The all-out efforts by the BJP-RSS to grab political power in Assam by stoking communal passions have worked well electorally. But it is potentially disruptive of peace in the state with a mindboggling mix of ethnicities. At one level, it is Adivasi versus non-Adivasi, at another Hindu-Muslim, Assamese-Bengali, Asamiya Muslim-Miya (East Bengali) Muslim, just to mention a few. Depending on contemporary realities there are alliances and counter-alliances among them. But the most combustible one is the issue of migrations from East Bengal/East Pakistan before 1971 or Bangladesh after that. Since the migrants are both Muslim and Hindu, it gives a communal colour to the question, which BJP wants to cash on. If the Congress is accused of using the Muslim vote bank, the BJP is equally culpable of using the Hindu vote bank. Against the fear of Assamese speakers being outnumbered by Bengali speakers, the issue has created an explosive brew in which Bangladesh will have to be an interested party, whether it wants or not. Communal strife in Assam will put the state’s Muslims at the receiving end. The cycle of action and reaction will have an effect in Bangladesh which would result in the country’s Hindu minority facing the brunt. Politics in South Asia is not local and international relations are not confined to mere governments.
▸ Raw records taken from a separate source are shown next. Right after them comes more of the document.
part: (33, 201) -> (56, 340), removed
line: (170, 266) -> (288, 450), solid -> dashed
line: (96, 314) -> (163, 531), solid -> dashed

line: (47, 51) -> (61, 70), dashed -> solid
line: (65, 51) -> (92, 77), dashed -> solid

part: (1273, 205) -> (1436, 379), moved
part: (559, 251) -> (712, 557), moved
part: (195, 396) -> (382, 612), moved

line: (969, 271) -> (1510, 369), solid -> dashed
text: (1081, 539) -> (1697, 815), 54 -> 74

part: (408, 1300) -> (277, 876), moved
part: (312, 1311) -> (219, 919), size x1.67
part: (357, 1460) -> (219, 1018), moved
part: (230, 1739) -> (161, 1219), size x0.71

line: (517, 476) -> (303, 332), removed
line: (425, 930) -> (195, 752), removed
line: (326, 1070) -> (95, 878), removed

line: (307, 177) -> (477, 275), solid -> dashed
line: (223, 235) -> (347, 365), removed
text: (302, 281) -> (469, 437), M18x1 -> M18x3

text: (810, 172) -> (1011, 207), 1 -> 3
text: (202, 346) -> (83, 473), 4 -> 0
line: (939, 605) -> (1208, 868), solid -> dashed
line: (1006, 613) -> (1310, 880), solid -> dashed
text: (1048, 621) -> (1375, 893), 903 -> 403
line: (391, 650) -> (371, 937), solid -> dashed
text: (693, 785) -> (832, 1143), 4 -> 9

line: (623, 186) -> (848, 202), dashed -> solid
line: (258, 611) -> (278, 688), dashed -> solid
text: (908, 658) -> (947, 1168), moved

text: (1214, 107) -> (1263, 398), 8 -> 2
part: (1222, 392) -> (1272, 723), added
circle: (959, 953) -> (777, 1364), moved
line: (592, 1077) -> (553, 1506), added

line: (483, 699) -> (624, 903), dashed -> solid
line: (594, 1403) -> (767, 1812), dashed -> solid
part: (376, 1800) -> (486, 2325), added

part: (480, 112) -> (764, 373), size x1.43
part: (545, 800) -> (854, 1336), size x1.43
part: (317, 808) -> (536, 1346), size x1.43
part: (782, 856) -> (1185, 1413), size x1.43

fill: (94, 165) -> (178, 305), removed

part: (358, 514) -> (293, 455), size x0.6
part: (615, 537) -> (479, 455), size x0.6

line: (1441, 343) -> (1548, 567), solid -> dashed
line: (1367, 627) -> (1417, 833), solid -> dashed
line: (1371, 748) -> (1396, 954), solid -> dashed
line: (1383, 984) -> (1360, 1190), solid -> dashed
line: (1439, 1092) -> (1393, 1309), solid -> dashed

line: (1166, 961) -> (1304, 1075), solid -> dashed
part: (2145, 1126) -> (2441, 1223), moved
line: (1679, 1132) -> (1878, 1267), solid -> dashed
In the same context, one need not read too much into the BJP making systematic inroads into India’s North-Eastern region. Depending almost entirely on central financial assistance, no north-eastern state (barring Assam) can afford to earn the displeasure of the Centre. The tendency is to alternate between the Congress and the BJP as past experience has shown. During the Vajpayee days when the Gegong Apang government of Arunachal Pradesh had an alliance with the BJP, Apang had confessed that to this writer in no uncertain terms. To the query as to how he would react to (then) Deputy Prime Minister LK Advani’s statement that by the end of 2003 all the Chakmas and Hajongs living in the state would be granted citizenship, Apang reacted sharply. He cautioned against any such step as it would be incendiary.

Need for caution

In the light of the above, therefore, Indian politicians need to realise that the flames of their narrow sectarianism will not remain confined within India’s borders. There is no reason to be complacent that the good relations India has built with Bangladesh would be nurtured by mere diplomacy. In South Asia, it is statesmanship that weighs much more than diplomacy. Each government in India’s neighbourhood is continuously engaged in a fire-fighting mode to ward off the challenges to its stability. And in each case, the forces that are pitted against it are the same obscurantist ones that we are seeing in India. If India’s mass politics continues to be what it is at present, the pro-Islamic forces in Bangladesh could make a comeback coincidentally in the same year that Modi’s BJP will go for its second run for power.

Partha S Ghosh is Retired Professor of South Asian Studies at Jawaharlal Nehru University, New Delhi.